→ Assignment: Take the data below and copy exactly the lines starting at the one with "selection for uniformity (for" and finishing at the one with "commonly consumed rice vari", both included.

→ Given information:

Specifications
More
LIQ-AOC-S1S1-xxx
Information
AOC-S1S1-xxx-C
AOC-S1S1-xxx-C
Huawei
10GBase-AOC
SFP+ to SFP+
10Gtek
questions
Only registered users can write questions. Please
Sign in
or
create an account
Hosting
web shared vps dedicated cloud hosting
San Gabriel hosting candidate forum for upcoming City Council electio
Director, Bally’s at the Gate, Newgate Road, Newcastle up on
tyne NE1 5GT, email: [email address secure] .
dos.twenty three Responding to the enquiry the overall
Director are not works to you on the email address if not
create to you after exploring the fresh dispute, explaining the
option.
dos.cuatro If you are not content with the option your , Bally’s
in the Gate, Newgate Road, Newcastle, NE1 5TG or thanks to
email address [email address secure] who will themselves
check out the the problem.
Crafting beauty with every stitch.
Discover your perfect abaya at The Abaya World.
==
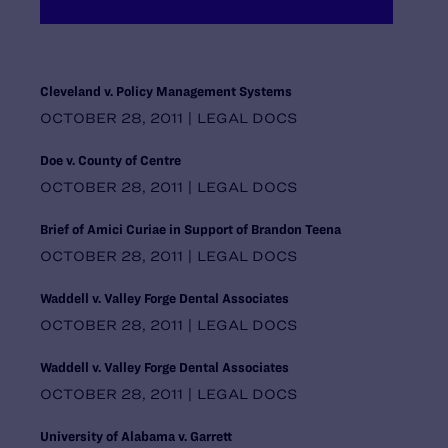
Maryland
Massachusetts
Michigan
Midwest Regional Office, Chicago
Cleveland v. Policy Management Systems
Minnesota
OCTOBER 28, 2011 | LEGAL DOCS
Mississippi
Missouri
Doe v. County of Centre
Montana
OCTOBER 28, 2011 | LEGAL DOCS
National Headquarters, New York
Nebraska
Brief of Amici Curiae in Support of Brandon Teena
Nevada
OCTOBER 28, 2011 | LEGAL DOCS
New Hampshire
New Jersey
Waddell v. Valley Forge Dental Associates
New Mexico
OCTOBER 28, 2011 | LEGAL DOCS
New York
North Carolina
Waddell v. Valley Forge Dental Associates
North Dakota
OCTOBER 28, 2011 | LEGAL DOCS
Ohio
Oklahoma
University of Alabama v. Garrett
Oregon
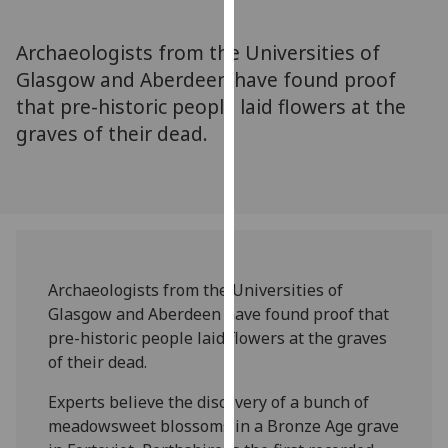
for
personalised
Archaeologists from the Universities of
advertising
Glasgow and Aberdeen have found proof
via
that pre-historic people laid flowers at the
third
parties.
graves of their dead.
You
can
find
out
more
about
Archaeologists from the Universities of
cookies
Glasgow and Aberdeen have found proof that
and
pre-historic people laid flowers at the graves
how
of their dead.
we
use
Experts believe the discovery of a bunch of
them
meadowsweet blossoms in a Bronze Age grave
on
--
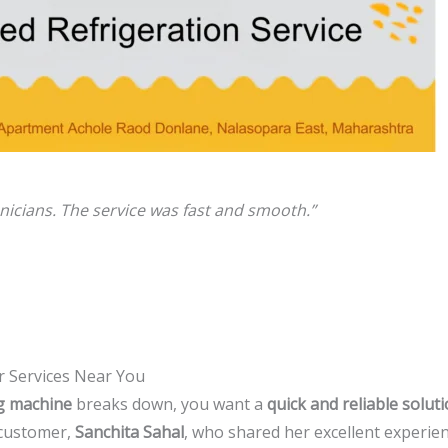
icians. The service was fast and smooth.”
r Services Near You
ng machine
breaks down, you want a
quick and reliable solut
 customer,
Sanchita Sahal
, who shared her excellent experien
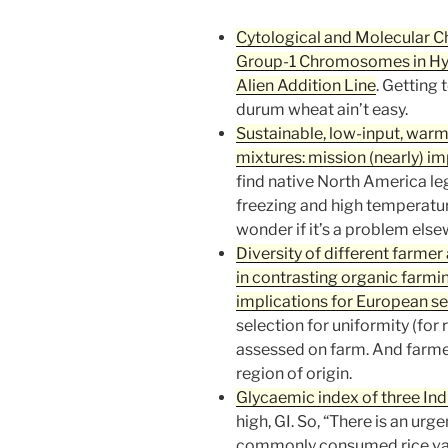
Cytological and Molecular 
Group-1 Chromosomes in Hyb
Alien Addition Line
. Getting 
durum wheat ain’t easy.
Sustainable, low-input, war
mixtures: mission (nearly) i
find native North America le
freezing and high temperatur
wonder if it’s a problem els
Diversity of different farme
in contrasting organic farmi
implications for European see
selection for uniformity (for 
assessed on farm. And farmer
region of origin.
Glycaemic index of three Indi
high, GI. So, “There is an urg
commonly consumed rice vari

→ Exercise solution:
selection for uniformity (for 
assessed on farm. And farmer
region of origin.
Glycaemic index of three Indi
high, GI. So, “There is an urg
commonly consumed rice vari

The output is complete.